→ **PROVIDED PASSAGE**

We follow this basketful of crushed beans into the adjoining section. It is called the kuofang. Here the crushed beans are steamed over shallow iron pots about half full of boiling water. After some half-hour's steaming the bean wafers are ready and soft enough to be moulded. They are emptied into a bottomless wooden mold which has been fitted into two iron hoops and lined with long grasses, which are always used as the covering for beans in the press. When the steamed bean wafers are sufficiently pressed into the grass envelope, the wooden frame is lifted and the iron hoops adjusted about one inch apart on the outside of the grass covering. The workmen keep on with the same process of wrapping the steamed beans into the grass coverings one on top of another until five of the grass-covered cakes are heaped up. These are taken into the next section of the factory.

→ **LISTED ENTRIES**
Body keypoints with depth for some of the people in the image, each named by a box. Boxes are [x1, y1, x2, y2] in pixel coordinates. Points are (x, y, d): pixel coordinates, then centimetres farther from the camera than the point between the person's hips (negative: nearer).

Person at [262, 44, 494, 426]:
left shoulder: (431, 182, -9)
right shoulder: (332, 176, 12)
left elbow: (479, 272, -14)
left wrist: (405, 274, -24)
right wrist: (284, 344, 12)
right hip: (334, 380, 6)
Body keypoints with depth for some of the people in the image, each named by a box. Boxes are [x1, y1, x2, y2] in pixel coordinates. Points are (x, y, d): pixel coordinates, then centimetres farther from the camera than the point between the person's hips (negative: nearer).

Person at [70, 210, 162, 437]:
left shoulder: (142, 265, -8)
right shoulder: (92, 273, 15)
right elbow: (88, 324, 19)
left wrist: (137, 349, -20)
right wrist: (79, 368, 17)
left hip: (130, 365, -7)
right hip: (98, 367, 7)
==
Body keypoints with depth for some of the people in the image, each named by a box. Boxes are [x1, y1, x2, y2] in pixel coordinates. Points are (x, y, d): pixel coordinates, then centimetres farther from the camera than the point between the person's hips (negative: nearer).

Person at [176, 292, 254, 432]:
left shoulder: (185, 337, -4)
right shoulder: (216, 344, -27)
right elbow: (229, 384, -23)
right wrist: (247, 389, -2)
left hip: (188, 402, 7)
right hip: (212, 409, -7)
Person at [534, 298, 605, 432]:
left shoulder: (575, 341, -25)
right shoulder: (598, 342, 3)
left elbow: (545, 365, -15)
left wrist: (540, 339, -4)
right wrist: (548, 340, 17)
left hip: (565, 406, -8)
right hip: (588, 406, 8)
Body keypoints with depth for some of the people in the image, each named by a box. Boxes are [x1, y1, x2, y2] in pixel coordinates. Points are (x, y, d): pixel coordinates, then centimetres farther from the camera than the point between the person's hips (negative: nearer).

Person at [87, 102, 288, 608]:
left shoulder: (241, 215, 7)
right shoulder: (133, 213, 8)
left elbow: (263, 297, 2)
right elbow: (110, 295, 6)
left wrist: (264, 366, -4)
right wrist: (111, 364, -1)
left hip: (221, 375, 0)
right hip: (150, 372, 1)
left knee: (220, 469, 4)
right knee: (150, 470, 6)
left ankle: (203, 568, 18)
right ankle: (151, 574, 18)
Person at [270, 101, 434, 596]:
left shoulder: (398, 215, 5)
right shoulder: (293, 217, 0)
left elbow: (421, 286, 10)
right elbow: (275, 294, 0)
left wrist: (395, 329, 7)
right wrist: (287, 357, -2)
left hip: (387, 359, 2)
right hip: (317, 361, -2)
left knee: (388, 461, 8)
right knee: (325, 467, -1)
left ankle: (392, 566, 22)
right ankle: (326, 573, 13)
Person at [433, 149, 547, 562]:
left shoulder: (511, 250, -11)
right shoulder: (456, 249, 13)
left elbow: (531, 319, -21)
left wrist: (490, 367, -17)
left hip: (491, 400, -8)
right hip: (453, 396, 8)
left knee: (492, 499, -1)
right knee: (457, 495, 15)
---
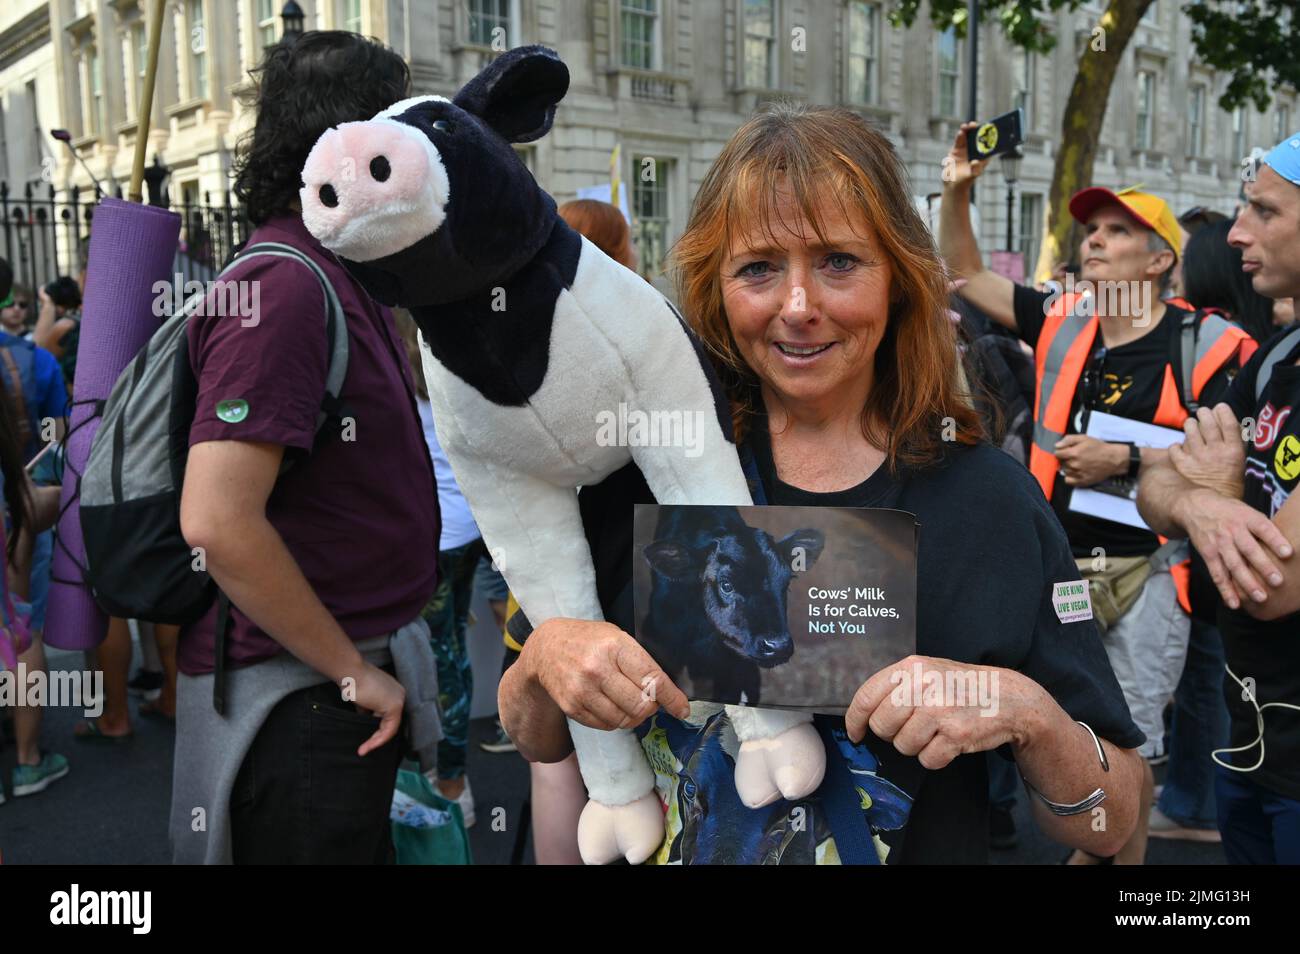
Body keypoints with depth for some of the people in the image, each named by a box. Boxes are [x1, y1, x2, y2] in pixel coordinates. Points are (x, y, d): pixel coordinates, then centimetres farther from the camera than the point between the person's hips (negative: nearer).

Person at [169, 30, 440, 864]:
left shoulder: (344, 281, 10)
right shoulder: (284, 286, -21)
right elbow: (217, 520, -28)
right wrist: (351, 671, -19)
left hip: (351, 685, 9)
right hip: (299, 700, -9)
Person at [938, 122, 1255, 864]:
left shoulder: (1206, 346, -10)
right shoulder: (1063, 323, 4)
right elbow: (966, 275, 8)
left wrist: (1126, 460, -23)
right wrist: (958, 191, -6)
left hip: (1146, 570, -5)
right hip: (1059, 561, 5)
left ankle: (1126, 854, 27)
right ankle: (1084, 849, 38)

→ **WHAT THE TASK REQUIRES**
Resume the passage on steaming and pressing crushed beans, beginning right after its final sentence. None of the items are needed for what comes next.

→ **TASK OUTPUT**
This section is called the Chetzefang, where the cakeheaps are loaded into a press. The press, in the days of the beginning of the industry, was made of the trunk of a huge tree made hollow in the center to admit the grass-coated steamed beans. When the hollow, about twenty-three inches in diameter, was packed with the steamed beans the upper end of the pile of bean cakes was covered with a thick stout wooden lid. The pressure is applied by driving in wooden spikes between this cover and the upper end of the hollow trunk. The oil oozes out into a tank through a narrow channel cut in the trunk.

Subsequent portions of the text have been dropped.